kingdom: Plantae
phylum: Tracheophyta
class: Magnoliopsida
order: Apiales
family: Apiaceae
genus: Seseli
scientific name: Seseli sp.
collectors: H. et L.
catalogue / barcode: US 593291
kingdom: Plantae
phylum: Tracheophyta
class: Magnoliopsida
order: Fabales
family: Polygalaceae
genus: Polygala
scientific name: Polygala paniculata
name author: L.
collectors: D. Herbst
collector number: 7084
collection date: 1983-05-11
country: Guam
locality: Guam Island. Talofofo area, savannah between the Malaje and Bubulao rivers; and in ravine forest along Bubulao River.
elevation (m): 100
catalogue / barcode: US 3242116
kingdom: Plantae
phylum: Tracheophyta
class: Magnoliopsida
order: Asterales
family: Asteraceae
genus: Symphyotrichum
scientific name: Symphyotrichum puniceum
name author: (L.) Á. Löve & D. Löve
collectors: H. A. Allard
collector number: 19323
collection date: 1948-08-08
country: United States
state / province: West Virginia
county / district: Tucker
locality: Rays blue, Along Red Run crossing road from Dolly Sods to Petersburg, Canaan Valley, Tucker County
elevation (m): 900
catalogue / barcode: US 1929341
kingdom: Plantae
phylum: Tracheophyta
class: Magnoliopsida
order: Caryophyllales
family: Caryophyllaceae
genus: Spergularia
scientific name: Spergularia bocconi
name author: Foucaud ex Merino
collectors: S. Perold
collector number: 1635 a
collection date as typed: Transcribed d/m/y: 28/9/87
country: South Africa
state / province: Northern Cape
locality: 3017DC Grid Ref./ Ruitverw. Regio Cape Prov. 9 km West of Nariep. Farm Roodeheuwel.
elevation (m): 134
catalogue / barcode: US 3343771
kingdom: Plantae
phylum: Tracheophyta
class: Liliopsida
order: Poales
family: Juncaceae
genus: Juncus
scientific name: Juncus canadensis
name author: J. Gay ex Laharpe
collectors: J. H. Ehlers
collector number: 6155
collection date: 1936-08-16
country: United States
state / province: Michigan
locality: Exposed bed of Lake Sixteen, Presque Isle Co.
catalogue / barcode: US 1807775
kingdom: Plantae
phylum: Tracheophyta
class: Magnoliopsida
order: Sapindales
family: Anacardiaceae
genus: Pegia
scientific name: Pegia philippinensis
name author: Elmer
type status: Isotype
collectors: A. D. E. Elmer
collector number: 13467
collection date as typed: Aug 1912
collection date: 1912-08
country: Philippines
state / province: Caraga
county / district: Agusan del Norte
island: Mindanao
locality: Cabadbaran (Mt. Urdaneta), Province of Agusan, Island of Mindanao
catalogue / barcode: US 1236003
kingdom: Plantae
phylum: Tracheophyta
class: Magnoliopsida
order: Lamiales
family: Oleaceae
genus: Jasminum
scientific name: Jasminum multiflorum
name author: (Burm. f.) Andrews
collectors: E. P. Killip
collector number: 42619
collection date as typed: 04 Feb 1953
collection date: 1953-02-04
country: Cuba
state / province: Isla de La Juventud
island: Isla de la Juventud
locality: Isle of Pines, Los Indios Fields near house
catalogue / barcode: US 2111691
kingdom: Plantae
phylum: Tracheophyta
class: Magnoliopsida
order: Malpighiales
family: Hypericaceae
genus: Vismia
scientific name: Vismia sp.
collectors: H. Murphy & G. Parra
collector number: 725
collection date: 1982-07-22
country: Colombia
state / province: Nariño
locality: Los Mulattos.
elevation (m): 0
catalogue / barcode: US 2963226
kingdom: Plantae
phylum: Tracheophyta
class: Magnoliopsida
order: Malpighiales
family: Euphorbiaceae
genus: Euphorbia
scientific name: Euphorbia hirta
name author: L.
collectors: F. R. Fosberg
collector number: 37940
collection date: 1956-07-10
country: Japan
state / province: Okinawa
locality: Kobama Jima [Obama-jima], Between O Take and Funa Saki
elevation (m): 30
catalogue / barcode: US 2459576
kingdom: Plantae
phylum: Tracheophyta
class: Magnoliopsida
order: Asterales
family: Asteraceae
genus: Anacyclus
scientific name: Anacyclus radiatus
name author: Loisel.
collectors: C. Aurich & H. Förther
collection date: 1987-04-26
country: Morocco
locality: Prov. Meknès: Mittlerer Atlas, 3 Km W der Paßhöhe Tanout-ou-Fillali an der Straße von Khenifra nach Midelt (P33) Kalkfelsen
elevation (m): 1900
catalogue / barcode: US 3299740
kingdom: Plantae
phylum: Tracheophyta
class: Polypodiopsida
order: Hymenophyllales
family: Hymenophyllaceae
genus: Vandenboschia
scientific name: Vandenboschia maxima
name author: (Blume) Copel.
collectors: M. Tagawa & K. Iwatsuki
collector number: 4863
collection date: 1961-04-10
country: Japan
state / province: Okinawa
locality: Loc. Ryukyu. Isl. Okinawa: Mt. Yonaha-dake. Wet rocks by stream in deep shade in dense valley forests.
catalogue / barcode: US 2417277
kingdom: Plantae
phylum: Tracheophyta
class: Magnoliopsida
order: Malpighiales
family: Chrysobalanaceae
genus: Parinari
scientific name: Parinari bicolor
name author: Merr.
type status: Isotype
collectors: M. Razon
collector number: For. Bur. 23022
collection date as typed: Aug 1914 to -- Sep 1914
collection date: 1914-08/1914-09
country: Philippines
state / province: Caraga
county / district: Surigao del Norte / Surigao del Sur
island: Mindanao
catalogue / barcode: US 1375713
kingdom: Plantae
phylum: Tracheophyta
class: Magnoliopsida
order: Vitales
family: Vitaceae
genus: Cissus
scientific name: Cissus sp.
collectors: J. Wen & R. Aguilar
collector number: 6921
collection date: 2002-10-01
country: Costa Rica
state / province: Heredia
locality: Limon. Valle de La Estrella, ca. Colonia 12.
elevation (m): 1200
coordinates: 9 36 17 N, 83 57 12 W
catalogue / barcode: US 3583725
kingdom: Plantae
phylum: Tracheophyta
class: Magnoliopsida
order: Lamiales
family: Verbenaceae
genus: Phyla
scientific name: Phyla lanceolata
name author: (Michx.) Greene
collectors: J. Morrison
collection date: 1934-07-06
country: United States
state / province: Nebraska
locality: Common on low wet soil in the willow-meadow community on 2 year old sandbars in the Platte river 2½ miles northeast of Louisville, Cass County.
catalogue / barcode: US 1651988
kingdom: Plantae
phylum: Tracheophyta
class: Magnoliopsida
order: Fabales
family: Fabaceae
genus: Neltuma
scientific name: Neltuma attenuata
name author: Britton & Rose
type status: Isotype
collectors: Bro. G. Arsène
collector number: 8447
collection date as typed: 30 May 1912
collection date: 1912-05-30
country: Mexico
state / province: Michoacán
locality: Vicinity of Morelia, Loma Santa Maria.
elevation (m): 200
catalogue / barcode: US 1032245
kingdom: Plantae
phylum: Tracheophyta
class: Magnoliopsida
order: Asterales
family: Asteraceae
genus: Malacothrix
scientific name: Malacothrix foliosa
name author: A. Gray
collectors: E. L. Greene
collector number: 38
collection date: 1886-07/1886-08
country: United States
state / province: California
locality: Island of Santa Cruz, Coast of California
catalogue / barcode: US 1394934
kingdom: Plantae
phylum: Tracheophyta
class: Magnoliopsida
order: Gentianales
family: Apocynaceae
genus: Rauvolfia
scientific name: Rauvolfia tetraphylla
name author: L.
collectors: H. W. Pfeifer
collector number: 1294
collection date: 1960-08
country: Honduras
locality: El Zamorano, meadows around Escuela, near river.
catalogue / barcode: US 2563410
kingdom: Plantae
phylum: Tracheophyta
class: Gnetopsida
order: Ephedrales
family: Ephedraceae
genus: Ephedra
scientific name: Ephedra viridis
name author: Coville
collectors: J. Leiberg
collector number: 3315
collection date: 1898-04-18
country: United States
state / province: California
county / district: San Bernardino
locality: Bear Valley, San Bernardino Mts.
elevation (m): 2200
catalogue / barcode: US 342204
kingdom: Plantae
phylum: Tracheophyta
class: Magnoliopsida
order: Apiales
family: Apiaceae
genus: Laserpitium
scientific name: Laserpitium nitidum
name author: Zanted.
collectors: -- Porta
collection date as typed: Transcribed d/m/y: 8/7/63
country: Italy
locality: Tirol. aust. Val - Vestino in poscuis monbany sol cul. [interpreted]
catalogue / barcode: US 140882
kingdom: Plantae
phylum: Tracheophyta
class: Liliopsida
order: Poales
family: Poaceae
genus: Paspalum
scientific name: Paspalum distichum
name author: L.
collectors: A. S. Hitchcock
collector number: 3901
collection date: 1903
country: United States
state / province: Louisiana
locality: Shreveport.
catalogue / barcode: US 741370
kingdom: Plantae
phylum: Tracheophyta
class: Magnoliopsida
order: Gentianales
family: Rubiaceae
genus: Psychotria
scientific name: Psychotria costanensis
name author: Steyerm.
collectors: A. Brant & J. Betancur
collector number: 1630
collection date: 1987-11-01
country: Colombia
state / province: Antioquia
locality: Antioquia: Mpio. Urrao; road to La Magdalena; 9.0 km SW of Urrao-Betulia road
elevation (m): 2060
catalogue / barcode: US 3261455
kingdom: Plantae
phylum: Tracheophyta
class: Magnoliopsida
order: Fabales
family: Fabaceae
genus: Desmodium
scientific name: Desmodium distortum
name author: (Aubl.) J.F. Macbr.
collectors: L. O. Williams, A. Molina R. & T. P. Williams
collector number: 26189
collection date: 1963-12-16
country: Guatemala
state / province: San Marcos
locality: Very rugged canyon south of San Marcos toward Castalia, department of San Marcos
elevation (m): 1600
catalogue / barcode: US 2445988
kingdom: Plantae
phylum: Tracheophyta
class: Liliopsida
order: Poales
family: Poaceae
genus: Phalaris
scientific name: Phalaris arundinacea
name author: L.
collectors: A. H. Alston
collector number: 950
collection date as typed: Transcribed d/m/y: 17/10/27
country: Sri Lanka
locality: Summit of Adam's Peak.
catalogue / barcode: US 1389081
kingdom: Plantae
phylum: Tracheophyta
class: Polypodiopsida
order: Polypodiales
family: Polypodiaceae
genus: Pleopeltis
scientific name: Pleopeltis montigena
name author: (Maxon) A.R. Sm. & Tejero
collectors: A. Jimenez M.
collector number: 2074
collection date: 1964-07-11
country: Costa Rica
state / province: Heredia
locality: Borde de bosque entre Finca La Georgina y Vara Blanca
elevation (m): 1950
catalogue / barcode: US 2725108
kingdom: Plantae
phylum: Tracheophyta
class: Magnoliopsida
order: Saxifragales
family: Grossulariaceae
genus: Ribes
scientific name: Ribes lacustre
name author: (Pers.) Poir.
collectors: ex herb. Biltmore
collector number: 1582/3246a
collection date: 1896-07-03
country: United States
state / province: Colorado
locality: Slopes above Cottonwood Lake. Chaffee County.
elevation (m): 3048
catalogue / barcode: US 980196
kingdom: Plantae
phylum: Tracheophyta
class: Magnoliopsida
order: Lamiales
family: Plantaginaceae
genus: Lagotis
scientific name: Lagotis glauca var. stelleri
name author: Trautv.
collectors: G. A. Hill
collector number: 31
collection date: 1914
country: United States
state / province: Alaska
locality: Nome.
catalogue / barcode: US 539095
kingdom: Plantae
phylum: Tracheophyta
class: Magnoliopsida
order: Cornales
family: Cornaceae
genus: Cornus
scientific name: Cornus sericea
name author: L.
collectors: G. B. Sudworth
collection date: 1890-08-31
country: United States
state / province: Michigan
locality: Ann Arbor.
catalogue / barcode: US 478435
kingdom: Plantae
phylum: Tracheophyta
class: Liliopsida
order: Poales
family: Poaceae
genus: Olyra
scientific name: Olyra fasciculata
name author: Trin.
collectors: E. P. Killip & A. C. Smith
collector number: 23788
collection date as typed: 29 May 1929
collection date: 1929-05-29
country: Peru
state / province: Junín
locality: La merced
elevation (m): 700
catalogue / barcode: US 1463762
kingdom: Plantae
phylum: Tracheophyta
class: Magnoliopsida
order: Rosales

++++++++++++++++++++

▸ Problem to solve: Copy out everything from the line containing "family: Oleaceae" down to the line containing "genus: Euphorbia", keeping both of those lines and every character unchanged.

▸ Written solution:
family: Oleaceae
genus: Jasminum
scientific name: Jasminum multiflorum
name author: (Burm. f.) Andrews
collectors: E. P. Killip
collector number: 42619
collection date as typed: 04 Feb 1953
collection date: 1953-02-04
country: Cuba
state / province: Isla de La Juventud
island: Isla de la Juventud
locality: Isle of Pines, Los Indios Fields near house
catalogue / barcode: US 2111691
kingdom: Plantae
phylum: Tracheophyta
class: Magnoliopsida
order: Malpighiales
family: Hypericaceae
genus: Vismia
scientific name: Vismia sp.
collectors: H. Murphy & G. Parra
collector number: 725
collection date: 1982-07-22
country: Colombia
state / province: Nariño
locality: Los Mulattos.
elevation (m): 0
catalogue / barcode: US 2963226
kingdom: Plantae
phylum: Tracheophyta
class: Magnoliopsida
order: Malpighiales
family: Euphorbiaceae
genus: Euphorbia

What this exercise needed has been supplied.